P&G is the largest advertising spender in the world, burning through nearly $10 billion a year in TV, web and print ads. CEO Robert McDonald justifies the adspend by noting that the company has successfully sustained price increases across a range of its products without significant loss of market share. That, indeed, is the usual test for strong brands: extracting higher prices from consumers in the face of fierce competition.

But, as I've noted before repeatedly, P&G's progress requires a higher price of its own. It needs to blow more and more cash on advertising to sustain those price increases and that market share.

This cannot last forever. Eventually, P&G will either have to reduce its ad spending -- and let its brands stand on their own two feet in the market -- or extract price further increases that more than compensate for the money its throwing at ad agencies and TV stations. The latter scenario is unlikely in a world that's getting used to perma-recession conditions.

McDonald and his brand managers do not yet appear to be ready to accept this reality. Total selling, general and administrative expenses increased 10 percent -- more than the quarterly sales increase -- to $6.5 billion. That's the budget line within which the ad budget is ensconced. More importantly, McDonald said he would not take his foot off the ad gas pedal anytime soon. When probed by John A. Faucher of JP Morgan Chase on his runaway marketing costs, he said:

First, I'd say, marketing spending, as you rightly point up -- out, John, is up 24% over the last 2 fiscal years. So there's significance strength in that program. We're planning on increases again this year, albeit more in line with sales growth, as opposed to ahead of sales growth. And we're committed to that spend. And we have a very exciting initiative program in the back half, which we will support.
He also said Tide Pods -- a new laundry detergent that utilizes a plastic bubble to deliver soap inside the machine -- are set to launch in February 2012. Tide is one of P&G's flagship brands and the spend behind this, via ad agency Saatchi & Saatchi, will require another massive ad budget.
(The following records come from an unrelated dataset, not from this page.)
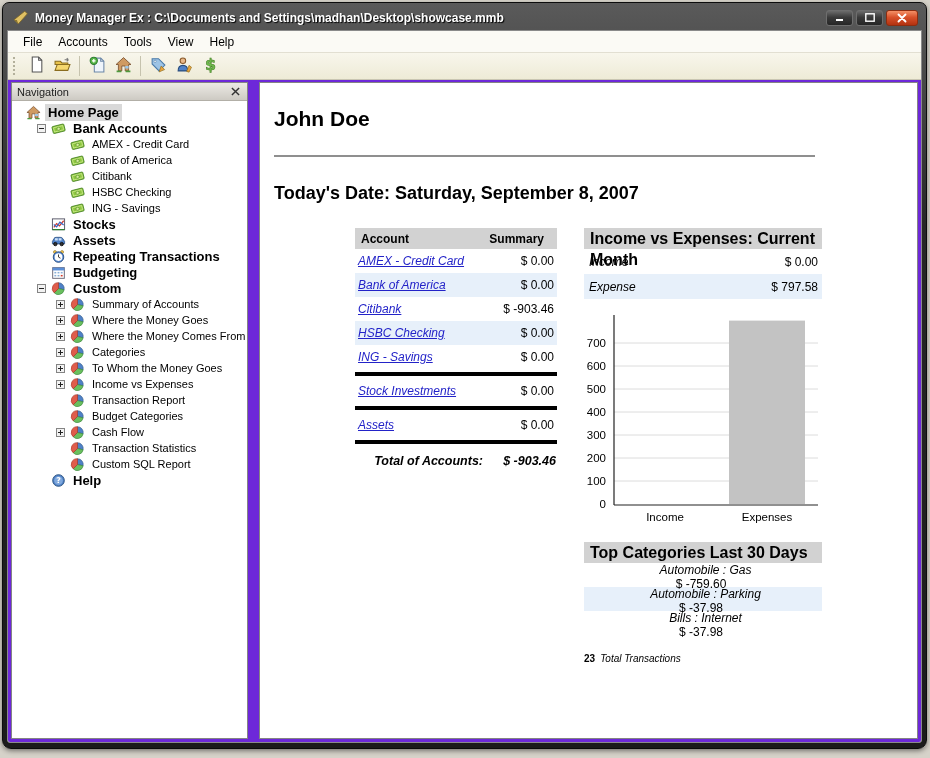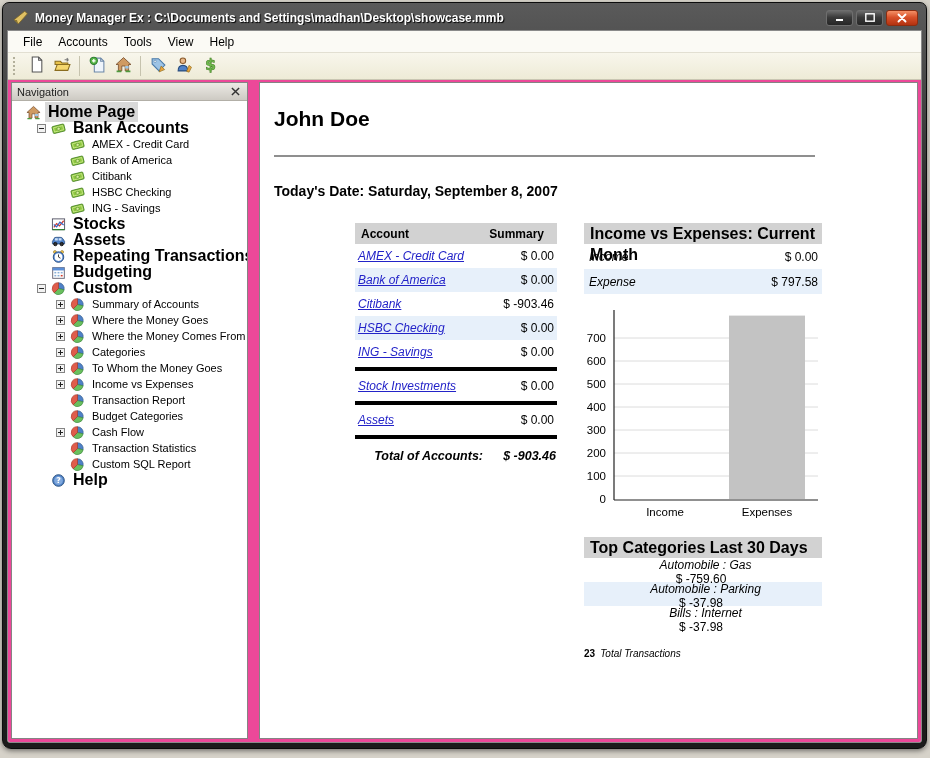--- a/index.html
+++ b/index.html
@@ -51,49 +51,49 @@
   .toolbar {
     height: 27px; background: linear-gradient(#f8f6ec, #eeebd7);
     border-bottom: 1px solid #c9c6b2;
     display: flex; align-items: center; padding-left: 3px;
   }
   .tb-grip { width: 5px; height: 18px; border-left: 2px dotted #b3b09b; margin: 0 5px 0 2px; }
   .tb-btn { width: 26px; height: 23px; display: flex; align-items: center; justify-content: center; border-radius: 2px; }
   .tb-btn svg { width: 17px; height: 17px; }
   .tb-sep { width: 1px; height: 20px; background: #c6c3ae; margin: 0 4px; }
   
-  .workspace { flex: 1; display: flex; background: #ec4899; padding: 2px 3px 3px 3px; gap: 5px; min-height: 0; }
+  .workspace { flex: 1; display: flex; background: #6d28d9; padding: 2px 3px 3px 3px; gap: 5px; min-height: 0; }
   .nav-panel {
     width: 237px; background: #fff; border: 1px solid #848484;
     display: flex; flex-direction: column; flex: 0 0 auto;
   }
   .nav-header {
     height: 18px; background: linear-gradient(#eceae5, #cdcac3);
     border-bottom: 1px solid #b2afa7;
     display: flex; align-items: center; padding: 0 5px; font-size: 11px; color: #222;
   }
   .nav-title { flex: 1; }
   .nav-close { width: 14px; height: 14px; display: flex; align-items: center; justify-content: center; }
   .tree { flex: 1; overflow: hidden; padding-top: 3px; font-size: 11px; }
   .tree-row { height: 16px; display: flex; align-items: center; white-space: nowrap; }
-  .tree-row.bold .tree-label { font-weight: bold; font-size: 16px; text-align: right; }
+  .tree-row.bold .tree-label { font-weight: bold; font-size: 13px; text-align: right; }
   .tree-label { padding: 1px 3px; }
   .tree-label.selected { background: #d9d9d9; }
   .expander { width: 14px; height: 9px; flex: 0 0 auto; display: flex; align-items: center; }
   .expander svg { width: 9px; height: 9px; }
   .tree-icon { width: 16px; height: 15px; margin-right: 3px; flex: 0 0 auto; }
   .tree-icon svg { width: 15px; height: 15px; }
   .content {
     flex: 1; background: #fff; border: 1px solid #848484;
     padding: 12px 0 0 14px; overflow: hidden; position: relative; min-width: 0;
   }
   
   .user-name { font-size: 21px; font-weight: bold; margin-top: 12px; }
   .report-rule { width: 541px; border: none; border-top: 2px solid #8f8f8f; margin-top: 24px; }
-  .date-line { font-size: 14px; font-weight: bold; margin-top: 26px; }
+  .date-line { font-size: 18px; font-weight: bold; margin-top: 26px; }
   .dashboard { display: flex; gap: 27px; margin: 24px 0 0 81px; }
   .left-col { width: 202px; flex: 0 0 auto; }
   .right-col { width: 238px; flex: 0 0 auto; }
   .acct-head, .mini-head { background: #d2d2d2; }
   .acct-head { display: flex; height: 21px; align-items: center; font-weight: bold; font-size: 12px; }
   .acct-head .c1 { flex: 1; padding-left: 6px; }
   .acct-head .c2 { width: 72px; text-align: right; padding-right: 13px; }
   .acct-row { display: flex; height: 24px; align-items: center; font-size: 12px; }
   .acct-row .c1 { flex: 1; padding-left: 3px; }
   .acct-row .c2 { width: 72px; text-align: right; padding-right: 3px; }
The overall picture is of a company that is out of control, addicted to advertising budget increases, that lacks discipline and is kidding itself it is healthy because it is getting higher prices for its brands. Success that only comes after heaping increasing amounts of cash into the maw of the marketing beast isn't really "success." It's brute force. At some point, even McDonald will have to admit this is unsustainable and a pullback will be warranted. Net income, conspicuously, remained flat for the quarter, at just over $3 billion.